The transport secretary has laid out plans to “create a new era for cycling and walking” in response to the coronavirus crisis, with the government to put active travel at the heart of its strategy.
Grant Shapps detailed a raft of measures – both short-term and long-term – in Saturday’s UK government coronavirus briefing (9 May), including a £250m “emergency active travel fund”.
The emergency fund is the first stage of a broader £2bn investment in walking and cycling outlined by Shapps, though that funding is part of the £5 billion package announced for cycling and buses in February.
An updated Cycling and Walking Investment Strategy will also be launched in the summer, with the aim of doubling participation by 2025.
The measures announced by Shapps today include:
- Emergency active travel fund to help create pop-up cycle lanes, wider pavements, improved junctions and cycle and bus-only corridors in England “within weeks”
- Fast-tracked statutory guidance, effective immediately, will tell councils to reallocate road space for “significantly increased numbers of cyclists and pedestrians”

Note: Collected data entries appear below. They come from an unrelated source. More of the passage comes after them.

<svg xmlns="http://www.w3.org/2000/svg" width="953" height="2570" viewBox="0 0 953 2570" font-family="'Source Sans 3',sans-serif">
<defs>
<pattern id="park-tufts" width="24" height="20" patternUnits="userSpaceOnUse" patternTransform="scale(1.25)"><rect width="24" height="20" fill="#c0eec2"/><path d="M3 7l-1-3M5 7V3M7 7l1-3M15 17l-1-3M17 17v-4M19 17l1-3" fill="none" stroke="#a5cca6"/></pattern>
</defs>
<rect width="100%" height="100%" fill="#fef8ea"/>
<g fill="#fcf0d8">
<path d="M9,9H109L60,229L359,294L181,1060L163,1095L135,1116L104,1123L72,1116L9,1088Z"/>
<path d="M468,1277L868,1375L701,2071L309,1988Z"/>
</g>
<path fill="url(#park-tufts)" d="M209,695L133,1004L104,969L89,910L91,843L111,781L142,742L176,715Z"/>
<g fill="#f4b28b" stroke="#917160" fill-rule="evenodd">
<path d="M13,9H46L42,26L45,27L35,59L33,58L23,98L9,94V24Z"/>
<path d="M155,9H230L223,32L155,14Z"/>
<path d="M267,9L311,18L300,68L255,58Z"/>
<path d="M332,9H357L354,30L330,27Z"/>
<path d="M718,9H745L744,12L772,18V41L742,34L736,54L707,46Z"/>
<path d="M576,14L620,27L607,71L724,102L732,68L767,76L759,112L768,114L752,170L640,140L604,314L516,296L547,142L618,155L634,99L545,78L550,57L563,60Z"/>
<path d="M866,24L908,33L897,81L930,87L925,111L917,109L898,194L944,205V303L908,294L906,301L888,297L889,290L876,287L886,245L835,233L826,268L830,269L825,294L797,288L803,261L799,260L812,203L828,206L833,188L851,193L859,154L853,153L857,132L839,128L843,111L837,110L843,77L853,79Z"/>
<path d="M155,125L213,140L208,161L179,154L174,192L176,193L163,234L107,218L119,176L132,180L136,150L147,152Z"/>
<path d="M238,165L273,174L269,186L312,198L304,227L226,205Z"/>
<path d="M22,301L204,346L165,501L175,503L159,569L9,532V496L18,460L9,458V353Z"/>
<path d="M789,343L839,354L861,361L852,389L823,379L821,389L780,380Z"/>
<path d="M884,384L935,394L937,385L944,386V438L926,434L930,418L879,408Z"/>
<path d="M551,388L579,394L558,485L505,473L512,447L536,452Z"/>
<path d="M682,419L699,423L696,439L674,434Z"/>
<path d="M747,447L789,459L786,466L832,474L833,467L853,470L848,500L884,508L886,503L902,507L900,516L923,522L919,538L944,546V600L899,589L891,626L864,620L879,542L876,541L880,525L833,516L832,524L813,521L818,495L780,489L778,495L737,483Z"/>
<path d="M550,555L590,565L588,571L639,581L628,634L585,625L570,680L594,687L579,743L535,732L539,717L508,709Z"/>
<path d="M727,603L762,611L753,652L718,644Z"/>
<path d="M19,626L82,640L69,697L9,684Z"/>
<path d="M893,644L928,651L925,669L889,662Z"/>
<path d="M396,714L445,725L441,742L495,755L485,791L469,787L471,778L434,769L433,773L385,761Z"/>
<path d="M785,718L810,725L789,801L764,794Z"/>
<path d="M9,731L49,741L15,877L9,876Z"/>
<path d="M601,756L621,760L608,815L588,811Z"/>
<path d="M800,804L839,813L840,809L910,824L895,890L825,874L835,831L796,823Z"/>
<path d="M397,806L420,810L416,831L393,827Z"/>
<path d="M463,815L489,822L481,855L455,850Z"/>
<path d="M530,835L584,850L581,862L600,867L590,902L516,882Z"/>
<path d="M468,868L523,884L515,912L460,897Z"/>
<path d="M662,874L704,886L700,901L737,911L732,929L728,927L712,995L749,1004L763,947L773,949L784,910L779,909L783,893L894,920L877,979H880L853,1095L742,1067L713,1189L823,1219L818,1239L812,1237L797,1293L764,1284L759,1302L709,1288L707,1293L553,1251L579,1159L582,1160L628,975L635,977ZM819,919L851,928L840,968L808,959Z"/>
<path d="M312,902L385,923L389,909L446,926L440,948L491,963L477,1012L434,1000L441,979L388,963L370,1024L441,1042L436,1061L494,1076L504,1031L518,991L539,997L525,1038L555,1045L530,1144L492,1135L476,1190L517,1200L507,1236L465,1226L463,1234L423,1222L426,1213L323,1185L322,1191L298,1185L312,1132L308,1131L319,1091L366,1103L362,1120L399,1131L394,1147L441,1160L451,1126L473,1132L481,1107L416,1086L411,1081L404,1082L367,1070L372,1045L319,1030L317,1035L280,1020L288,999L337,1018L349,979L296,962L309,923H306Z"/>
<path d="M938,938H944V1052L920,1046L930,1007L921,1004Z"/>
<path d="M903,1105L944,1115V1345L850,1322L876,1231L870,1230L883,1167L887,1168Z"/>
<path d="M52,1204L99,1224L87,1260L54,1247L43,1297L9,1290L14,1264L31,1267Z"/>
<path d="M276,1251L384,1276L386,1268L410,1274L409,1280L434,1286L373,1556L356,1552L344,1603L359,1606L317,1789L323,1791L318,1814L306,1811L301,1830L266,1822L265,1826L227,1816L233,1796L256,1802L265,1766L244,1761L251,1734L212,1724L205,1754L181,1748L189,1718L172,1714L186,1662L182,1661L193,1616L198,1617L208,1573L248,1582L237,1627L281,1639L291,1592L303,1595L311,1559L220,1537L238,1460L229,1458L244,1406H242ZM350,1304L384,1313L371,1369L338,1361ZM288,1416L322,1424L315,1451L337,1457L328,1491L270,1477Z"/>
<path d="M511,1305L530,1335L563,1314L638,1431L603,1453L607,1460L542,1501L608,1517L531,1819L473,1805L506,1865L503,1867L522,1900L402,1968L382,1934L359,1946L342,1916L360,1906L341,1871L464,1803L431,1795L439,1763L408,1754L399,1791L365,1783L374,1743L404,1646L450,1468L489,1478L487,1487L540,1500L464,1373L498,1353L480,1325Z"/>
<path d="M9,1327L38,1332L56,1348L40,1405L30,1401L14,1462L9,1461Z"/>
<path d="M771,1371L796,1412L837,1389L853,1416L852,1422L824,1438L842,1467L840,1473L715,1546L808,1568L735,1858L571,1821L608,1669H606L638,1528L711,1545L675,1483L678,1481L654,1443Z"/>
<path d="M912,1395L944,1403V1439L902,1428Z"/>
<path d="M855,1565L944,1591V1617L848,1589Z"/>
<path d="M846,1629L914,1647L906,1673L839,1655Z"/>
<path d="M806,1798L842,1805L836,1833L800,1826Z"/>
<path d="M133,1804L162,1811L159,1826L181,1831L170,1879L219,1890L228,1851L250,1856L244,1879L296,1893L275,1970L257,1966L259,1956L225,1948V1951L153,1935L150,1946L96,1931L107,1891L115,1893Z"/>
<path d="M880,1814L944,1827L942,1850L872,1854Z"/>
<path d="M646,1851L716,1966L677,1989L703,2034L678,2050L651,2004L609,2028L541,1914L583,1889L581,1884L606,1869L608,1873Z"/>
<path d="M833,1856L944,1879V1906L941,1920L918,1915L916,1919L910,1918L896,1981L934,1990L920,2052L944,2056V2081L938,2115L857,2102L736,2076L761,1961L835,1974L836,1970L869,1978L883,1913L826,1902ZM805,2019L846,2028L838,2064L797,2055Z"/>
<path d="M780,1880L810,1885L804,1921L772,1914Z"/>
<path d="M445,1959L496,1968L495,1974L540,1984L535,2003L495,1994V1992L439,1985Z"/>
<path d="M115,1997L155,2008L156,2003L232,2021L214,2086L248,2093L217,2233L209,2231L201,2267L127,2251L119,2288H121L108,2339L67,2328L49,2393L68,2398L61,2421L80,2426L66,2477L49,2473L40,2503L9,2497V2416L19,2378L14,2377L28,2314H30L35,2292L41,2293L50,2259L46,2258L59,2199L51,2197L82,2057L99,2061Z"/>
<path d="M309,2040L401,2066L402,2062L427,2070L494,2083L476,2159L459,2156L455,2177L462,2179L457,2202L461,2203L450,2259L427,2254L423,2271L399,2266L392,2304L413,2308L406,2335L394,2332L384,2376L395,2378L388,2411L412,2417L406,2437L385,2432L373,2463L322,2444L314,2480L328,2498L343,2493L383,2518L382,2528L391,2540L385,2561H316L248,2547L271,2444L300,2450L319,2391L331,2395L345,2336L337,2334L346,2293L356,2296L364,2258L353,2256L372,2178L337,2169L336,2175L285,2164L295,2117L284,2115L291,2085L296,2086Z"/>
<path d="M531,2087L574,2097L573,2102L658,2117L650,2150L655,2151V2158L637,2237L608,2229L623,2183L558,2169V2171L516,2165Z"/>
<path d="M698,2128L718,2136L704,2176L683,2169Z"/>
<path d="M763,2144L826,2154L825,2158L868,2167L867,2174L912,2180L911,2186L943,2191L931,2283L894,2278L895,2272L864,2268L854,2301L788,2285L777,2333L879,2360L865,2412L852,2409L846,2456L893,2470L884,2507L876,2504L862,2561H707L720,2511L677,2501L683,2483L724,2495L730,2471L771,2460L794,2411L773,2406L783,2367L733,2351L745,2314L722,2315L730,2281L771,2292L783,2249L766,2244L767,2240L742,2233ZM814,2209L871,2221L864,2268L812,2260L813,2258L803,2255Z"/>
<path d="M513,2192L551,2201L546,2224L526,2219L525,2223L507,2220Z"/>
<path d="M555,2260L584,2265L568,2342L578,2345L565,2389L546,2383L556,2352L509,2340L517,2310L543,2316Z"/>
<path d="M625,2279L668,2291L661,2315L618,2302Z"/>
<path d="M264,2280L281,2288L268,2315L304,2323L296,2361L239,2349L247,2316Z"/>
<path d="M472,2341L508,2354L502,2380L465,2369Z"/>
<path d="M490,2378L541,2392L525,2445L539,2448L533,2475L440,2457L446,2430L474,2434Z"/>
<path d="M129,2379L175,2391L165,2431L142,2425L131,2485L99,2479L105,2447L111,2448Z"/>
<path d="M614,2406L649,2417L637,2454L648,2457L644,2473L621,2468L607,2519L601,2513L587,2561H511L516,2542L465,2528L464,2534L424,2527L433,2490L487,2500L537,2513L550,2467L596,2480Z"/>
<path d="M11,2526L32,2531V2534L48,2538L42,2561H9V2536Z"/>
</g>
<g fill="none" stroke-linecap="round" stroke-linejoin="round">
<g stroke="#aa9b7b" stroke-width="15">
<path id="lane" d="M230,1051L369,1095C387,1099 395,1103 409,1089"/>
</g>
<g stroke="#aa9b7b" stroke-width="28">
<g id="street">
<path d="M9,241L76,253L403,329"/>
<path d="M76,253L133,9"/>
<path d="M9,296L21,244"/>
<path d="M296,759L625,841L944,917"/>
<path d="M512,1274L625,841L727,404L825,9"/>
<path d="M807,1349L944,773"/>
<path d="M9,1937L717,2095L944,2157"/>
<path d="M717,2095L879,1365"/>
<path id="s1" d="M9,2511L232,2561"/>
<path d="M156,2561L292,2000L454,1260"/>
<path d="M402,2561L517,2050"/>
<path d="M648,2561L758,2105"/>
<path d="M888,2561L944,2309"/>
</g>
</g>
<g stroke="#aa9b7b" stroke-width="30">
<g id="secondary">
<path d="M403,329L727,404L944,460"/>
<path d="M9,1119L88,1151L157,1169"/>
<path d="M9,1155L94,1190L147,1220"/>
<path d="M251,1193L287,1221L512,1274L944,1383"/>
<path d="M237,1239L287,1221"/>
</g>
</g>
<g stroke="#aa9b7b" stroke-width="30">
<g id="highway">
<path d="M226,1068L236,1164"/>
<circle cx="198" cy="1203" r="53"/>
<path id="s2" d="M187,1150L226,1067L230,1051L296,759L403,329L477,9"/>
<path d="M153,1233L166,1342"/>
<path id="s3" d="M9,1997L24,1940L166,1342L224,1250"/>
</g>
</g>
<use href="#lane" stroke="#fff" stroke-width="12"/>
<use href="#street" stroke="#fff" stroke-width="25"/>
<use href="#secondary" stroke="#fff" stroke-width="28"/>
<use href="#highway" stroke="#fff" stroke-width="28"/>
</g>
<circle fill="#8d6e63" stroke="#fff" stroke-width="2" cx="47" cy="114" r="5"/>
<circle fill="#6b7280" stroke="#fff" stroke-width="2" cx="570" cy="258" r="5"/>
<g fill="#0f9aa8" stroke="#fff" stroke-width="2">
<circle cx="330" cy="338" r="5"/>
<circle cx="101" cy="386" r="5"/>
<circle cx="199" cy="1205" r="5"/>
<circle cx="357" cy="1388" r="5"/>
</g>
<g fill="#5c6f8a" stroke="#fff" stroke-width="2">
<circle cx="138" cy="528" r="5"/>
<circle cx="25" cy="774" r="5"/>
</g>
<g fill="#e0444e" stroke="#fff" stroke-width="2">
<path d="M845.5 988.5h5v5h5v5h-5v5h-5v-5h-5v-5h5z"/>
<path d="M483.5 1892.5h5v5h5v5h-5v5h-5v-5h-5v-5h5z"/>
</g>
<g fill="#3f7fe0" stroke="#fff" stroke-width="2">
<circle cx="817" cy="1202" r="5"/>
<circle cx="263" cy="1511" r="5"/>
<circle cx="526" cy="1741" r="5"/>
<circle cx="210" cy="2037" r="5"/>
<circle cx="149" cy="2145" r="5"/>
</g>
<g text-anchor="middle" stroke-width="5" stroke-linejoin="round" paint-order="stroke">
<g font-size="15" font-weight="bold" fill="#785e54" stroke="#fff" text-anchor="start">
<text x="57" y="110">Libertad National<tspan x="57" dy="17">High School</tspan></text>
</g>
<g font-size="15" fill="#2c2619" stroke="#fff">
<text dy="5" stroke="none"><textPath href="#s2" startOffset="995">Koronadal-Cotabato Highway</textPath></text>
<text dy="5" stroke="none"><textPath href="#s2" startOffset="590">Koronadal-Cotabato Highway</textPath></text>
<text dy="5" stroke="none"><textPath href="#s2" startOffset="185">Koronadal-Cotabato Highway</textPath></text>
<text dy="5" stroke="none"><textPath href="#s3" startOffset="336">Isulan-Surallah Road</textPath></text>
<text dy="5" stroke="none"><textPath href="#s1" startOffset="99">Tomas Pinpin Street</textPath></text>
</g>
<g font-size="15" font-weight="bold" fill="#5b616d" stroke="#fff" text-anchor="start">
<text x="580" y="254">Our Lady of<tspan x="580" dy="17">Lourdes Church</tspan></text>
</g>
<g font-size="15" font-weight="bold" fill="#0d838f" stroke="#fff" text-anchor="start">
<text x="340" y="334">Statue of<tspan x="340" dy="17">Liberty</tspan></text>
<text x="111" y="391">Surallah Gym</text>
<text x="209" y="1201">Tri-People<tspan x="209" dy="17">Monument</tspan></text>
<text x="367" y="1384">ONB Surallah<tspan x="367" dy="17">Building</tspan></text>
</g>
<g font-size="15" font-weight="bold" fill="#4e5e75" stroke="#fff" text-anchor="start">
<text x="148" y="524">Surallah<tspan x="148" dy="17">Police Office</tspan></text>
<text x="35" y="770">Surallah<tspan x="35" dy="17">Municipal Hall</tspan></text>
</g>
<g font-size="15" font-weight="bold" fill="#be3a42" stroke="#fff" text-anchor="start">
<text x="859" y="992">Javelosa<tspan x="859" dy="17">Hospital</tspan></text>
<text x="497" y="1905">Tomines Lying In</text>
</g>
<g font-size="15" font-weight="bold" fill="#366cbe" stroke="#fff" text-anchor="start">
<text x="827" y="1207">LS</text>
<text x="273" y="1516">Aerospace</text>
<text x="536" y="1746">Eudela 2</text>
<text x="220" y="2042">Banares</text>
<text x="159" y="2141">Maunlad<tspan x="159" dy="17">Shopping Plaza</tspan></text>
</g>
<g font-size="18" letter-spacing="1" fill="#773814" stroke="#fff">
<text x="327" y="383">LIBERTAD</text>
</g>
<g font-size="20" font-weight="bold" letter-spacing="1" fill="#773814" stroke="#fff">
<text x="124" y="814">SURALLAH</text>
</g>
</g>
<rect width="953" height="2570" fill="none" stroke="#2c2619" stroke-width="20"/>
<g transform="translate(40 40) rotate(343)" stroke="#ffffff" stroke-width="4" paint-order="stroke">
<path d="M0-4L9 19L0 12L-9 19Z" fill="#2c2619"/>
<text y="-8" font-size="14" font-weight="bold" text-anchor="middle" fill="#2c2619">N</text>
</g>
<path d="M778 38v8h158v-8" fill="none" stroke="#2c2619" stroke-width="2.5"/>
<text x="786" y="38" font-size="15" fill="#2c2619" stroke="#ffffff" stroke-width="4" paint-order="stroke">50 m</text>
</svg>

- Vouchers will be issued for cycle repairs, “to encourage people to get their old bikes out of the shed”
- Plans to develop “greater provision of bike fixing facilities”
- Government to work with tech sector to develop apps to advise on public transport capacity
Shapps’ briefing comes ahead of Boris Johnson’s announcement on Sunday, when the prime minister is expected to announce a modest easing of lockdown restrictions in England.
Shapps says the transport network will have a “critical role” to play in the UK’s coronavirus exit strategy. Public transport capacity will be severely restricted in order to maintain social distancing, he says, with active travel to provide a greener, healthier alternative. In England (excluding London), 2011 census data showed 44 per cent of commutes are less than 3 miles.
“During this crisis, millions of people have discovered cycling – whether for exercise or as a means of safe, socially-distanced transport,” said Shapps.
“While there is no change to the ‘stay at home’ message today, when the country does get back to work we need those people to stay on their bikes and be joined by many more.
The Department for Transport has pledged £250m for an emergency active travel fund. Cycling Plus / Robert Smith Photography
“Otherwise, with public transport’s capacity severely restricted at this time, our trains and buses could become overcrowded and our roads gridlocked – holding up emergency services, critical workers and vital supplies.
“We know cars will continue to remain vital for many, but as we look to the future we must build a better country with greener travel habits, cleaner air and healthier communities.”
The Department for Transport says the government will fund and work with local authorities to improve cycling provision, citing plans to create 150 miles of protected cycle lanes in Greater Manchester, and Transport for London plans to create a “bike tube” above London Underground lines.
Vouchers will be issued to help fix-up old bikes, according to the Department for Transport. Bruce White/SWPix.com
New statutory guidance, published today, could see streets could become bike and bus-only, according to the DfT, while side streets could be closed to through traffic to reduce rat-runs.
The Department for Transport has also announced a campaign – #GetPedalling – with Team Ineos. Team principal Sir Dave Brailsford said: “If ever there was a good time to get on your bike, it’s now.
“You will be helping take pressure off public transport. You will be looking after your health. You will be looking after the health of others and you will be helping the environment. Let’s all get pedalling and help Britain on the road to recovery.”
Could this be the start of a new era for cycling in the UK? James York/SWPix.com
Long-term, an updated Cycling and Walking Investment Strategy will be launched by the prime minister this summer, with additional measures to “transform cycling and walking” and double uptake by 2025.
According to the Department for Transport, this will include:
- The creation of a national cycling and walking commissioner and inspectorate
- Higher standards for permanent infrastructure across England
- Getting GPs to prescribe cycling and exercise
- Creating a long-term budget for cycling and walking, in a similar vein to the road budget
As part of the government’s active travel review, e-scooter trials will be brought forward from next year to next month.
An additional £10 million has also been committed to help local authorities install up to 7,200 charging points for electric vehicles.
Finally, a consultation will be launched with an aim to “make charging electric vehicles just as easy as filling up a traditional petrol or diesel car”, according to the Department for Transport.